What to work on: Give back exactly the line that contains "temos nenhuma intenção" and all the lines after it in the records below, to the very last, with no other output.

──────── Supplied records

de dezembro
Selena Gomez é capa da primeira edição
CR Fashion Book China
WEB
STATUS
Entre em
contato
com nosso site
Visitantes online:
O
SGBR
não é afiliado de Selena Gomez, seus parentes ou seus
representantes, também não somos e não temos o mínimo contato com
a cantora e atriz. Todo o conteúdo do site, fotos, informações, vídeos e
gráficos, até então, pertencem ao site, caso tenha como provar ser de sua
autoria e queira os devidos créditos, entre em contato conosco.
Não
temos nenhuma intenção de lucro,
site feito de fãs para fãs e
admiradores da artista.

────────────────

Answer to the exercise:
temos nenhuma intenção de lucro,
site feito de fãs para fãs e
admiradores da artista.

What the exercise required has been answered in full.